> _Instructions to follow_
Reproduce the listing below word for word, starting with its first line and stopping after the line that contains "that the family", with both lines included.
# # # # #
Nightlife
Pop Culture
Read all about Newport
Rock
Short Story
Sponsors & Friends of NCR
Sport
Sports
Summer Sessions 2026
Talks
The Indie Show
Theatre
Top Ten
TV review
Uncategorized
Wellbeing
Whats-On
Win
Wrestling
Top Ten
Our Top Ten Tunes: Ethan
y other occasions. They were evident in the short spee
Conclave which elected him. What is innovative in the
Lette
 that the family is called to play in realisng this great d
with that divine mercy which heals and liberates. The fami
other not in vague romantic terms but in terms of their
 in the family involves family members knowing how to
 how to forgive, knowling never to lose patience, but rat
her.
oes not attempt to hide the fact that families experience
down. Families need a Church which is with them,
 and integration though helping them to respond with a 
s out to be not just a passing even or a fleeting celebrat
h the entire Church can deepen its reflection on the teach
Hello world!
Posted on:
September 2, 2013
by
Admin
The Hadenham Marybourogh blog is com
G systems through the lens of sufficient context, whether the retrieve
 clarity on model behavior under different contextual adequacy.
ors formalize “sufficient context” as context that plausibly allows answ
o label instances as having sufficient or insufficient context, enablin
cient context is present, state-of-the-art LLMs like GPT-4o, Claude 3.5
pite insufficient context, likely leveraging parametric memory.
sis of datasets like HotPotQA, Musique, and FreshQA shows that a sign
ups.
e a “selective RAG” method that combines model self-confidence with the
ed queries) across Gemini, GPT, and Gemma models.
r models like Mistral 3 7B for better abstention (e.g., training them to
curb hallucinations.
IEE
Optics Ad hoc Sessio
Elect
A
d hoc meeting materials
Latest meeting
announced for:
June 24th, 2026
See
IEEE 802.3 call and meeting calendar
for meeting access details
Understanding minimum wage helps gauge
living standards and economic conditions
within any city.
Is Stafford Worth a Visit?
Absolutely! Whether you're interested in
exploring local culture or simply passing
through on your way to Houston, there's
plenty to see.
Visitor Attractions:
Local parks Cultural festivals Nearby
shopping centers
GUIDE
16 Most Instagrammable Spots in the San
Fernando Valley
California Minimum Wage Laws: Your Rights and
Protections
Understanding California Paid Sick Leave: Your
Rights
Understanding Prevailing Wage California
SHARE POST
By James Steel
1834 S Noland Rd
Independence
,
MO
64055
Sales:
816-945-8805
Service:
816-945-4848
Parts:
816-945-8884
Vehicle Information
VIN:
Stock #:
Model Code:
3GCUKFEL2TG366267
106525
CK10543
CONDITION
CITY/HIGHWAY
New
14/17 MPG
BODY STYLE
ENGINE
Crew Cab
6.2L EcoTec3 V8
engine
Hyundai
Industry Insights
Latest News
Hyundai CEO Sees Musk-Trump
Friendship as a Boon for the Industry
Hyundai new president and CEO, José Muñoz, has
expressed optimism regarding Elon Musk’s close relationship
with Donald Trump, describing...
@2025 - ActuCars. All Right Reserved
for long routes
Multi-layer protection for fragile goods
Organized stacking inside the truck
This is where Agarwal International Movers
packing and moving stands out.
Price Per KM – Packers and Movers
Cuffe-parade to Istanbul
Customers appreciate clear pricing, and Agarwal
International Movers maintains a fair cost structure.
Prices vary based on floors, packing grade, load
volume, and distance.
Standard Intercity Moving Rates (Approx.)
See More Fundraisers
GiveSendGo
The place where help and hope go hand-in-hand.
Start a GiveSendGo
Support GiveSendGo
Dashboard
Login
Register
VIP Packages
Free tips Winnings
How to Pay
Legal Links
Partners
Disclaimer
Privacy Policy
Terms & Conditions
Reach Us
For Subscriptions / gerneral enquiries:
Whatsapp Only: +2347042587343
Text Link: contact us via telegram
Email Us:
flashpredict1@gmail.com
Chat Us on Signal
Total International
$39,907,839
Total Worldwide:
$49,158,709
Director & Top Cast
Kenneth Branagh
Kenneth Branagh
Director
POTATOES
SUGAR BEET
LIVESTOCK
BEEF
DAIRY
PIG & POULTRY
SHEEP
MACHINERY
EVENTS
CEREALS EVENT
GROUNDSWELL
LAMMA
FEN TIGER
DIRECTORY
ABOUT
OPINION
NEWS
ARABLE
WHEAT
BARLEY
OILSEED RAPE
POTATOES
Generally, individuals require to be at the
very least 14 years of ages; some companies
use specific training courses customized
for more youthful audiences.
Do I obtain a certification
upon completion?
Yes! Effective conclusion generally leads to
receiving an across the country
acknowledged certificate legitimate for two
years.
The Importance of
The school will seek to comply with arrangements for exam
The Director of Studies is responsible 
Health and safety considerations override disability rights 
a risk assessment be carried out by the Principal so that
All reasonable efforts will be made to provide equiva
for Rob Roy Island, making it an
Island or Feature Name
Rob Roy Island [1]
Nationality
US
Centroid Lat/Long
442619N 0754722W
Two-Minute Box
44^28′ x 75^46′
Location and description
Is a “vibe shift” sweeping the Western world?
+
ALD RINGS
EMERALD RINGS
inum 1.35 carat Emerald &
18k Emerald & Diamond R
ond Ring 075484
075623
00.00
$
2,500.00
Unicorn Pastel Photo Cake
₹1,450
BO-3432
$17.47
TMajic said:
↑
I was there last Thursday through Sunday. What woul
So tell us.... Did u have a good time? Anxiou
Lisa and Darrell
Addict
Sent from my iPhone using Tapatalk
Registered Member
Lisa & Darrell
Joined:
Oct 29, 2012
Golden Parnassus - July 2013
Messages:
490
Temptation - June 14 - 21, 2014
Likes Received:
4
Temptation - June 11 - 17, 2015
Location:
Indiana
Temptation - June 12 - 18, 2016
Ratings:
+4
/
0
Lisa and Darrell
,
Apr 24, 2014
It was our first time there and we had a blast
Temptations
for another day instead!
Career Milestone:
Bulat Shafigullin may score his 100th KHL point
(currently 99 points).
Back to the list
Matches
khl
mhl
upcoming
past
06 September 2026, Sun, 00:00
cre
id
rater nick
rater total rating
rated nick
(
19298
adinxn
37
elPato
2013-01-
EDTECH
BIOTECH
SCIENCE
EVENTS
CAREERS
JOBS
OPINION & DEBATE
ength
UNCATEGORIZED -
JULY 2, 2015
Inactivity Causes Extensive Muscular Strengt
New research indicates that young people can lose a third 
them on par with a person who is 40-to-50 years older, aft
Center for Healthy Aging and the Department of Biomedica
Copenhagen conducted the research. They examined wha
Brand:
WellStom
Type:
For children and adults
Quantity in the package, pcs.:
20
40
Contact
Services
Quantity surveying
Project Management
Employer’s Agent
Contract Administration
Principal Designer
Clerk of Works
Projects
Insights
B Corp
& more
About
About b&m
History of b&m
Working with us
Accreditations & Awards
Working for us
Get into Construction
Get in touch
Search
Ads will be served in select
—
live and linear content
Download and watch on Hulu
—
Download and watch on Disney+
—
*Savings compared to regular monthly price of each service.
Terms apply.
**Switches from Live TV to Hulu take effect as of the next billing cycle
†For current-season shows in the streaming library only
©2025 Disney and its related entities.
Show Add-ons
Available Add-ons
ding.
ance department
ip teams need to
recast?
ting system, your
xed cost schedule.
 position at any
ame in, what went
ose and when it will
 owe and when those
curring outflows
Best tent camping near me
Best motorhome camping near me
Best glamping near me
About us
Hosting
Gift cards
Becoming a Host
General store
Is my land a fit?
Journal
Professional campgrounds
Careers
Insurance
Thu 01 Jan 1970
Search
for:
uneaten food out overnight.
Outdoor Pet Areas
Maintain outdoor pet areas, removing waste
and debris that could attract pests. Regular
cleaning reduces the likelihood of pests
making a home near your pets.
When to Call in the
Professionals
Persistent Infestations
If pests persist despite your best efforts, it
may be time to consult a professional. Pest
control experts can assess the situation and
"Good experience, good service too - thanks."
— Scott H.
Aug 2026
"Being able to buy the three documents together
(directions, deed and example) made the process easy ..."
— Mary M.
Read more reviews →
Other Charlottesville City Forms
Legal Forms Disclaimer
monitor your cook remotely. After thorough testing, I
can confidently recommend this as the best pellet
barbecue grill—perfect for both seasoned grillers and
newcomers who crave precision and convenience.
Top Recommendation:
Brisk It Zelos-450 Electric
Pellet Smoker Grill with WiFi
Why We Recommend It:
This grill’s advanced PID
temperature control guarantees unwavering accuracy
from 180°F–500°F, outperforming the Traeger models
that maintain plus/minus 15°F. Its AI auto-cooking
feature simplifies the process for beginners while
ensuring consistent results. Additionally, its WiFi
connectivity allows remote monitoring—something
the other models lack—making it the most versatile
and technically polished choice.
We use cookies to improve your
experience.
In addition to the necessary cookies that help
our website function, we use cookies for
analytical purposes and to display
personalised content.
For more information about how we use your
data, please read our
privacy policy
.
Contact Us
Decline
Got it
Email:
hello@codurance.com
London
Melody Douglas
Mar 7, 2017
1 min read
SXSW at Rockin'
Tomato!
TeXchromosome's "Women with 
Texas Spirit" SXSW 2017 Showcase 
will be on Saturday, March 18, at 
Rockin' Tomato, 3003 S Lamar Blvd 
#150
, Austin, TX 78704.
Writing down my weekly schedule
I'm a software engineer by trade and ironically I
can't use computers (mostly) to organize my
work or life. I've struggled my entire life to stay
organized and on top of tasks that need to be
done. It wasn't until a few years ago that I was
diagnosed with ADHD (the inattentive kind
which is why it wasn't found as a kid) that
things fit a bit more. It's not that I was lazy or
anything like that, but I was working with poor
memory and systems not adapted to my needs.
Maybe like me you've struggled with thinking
# # # # #
> _Solution to the exercise_
Nightlife
Pop Culture
Read all about Newport
Rock
Short Story
Sponsors & Friends of NCR
Sport
Sports
Summer Sessions 2026
Talks
The Indie Show
Theatre
Top Ten
TV review
Uncategorized
Wellbeing
Whats-On
Win
Wrestling
Top Ten
Our Top Ten Tunes: Ethan
y other occasions. They were evident in the short spee
Conclave which elected him. What is innovative in the
Lette
 that the family is called to play in realisng this great d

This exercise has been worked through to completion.